→ WHAT YOU HAVE TO DO: Given the entries that follow, write out exactly the lines starting at the one containing "The PTA so far" and ending at the one containing "Sports/PE Uniform", both ends included, and only those.

→ DATA TO EXAMINE:
****************
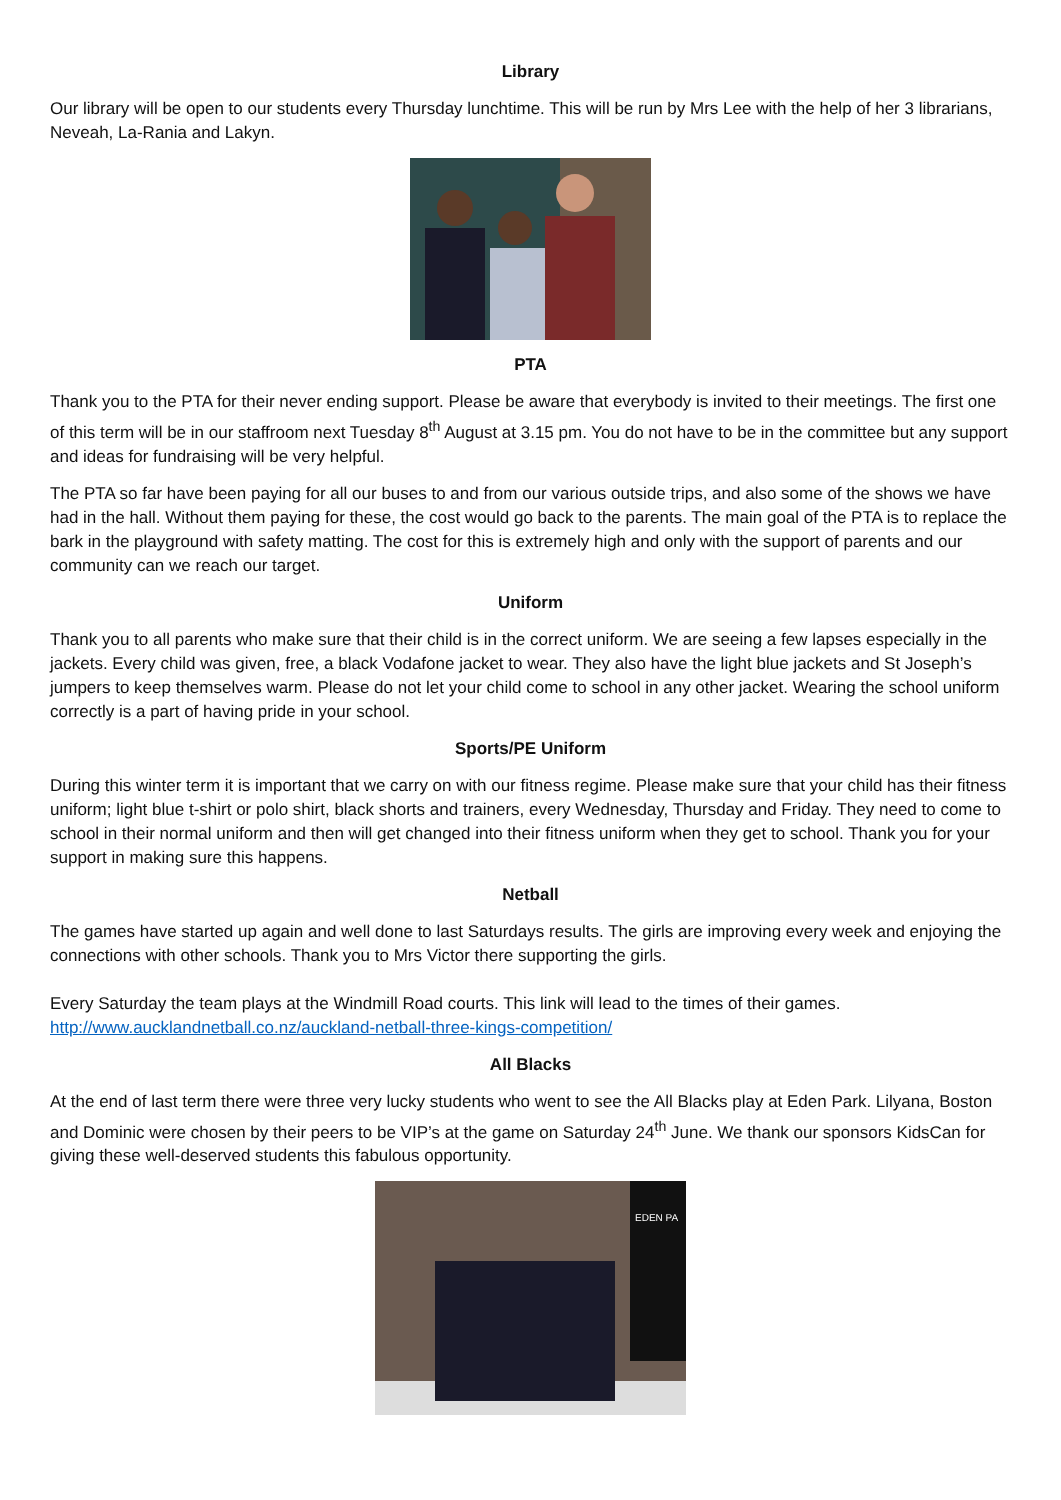Library
Our library will be open to our students every Thursday lunchtime. This will be run by Mrs Lee with the help of her 3 librarians, Neveah, La-Rania and Lakyn.
PTA
Thank you to the PTA for their never ending support. Please be aware that everybody is invited to their meetings. The first one of this term will be in our staffroom next Tuesday 8<sup>th</sup> August at 3.15 pm. You do not have to be in the committee but any support and ideas for fundraising will be very helpful.
The PTA so far have been paying for all our buses to and from our various outside trips, and also some of the shows we have had in the hall. Without them paying for these, the cost would go back to the parents. The main goal of the PTA is to replace the bark in the playground with safety matting. The cost for this is extremely high and only with the support of parents and our community can we reach our target.
Uniform
Thank you to all parents who make sure that their child is in the correct uniform. We are seeing a few lapses especially in the jackets. Every child was given, free, a black Vodafone jacket to wear. They also have the light blue jackets and St Joseph’s jumpers to keep themselves warm. Please do not let your child come to school in any other jacket. Wearing the school uniform correctly is a part of having pride in your school.
Sports/PE Uniform
During this winter term it is important that we carry on with our fitness regime. Please make sure that your child has their fitness uniform; light blue t-shirt or polo shirt, black shorts and trainers, every Wednesday, Thursday and Friday. They need to come to school in their normal uniform and then will get changed into their fitness uniform when they get to school. Thank you for your support in making sure this happens.
Netball
The games have started up again and well done to last Saturdays results. The girls are improving every week and enjoying the connections with other schools. Thank you to Mrs Victor there supporting the girls.
Every Saturday the team plays at the Windmill Road courts. This link will lead to the times of their games.
http://www.aucklandnetball.co.nz/auckland-netball-three-kings-competition/
All Blacks
At the end of last term there were three very lucky students who went to see the All Blacks play at Eden Park. Lilyana, Boston and Dominic were chosen by their peers to be VIP’s at the game on Saturday 24<sup>th</sup> June. We thank our sponsors KidsCan for giving these well-deserved students this fabulous opportunity.
EDEN PA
****************
→ RESULT BELOW:
The PTA so far have been paying for all our buses to and from our various outside trips, and also some of the shows we have had in the hall. Without them paying for these, the cost would go back to the parents. The main goal of the PTA is to replace the bark in the playground with safety matting. The cost for this is extremely high and only with the support of parents and our community can we reach our target.
Uniform
Thank you to all parents who make sure that their child is in the correct uniform. We are seeing a few lapses especially in the jackets. Every child was given, free, a black Vodafone jacket to wear. They also have the light blue jackets and St Joseph’s jumpers to keep themselves warm. Please do not let your child come to school in any other jacket. Wearing the school uniform correctly is a part of having pride in your school.
Sports/PE Uniform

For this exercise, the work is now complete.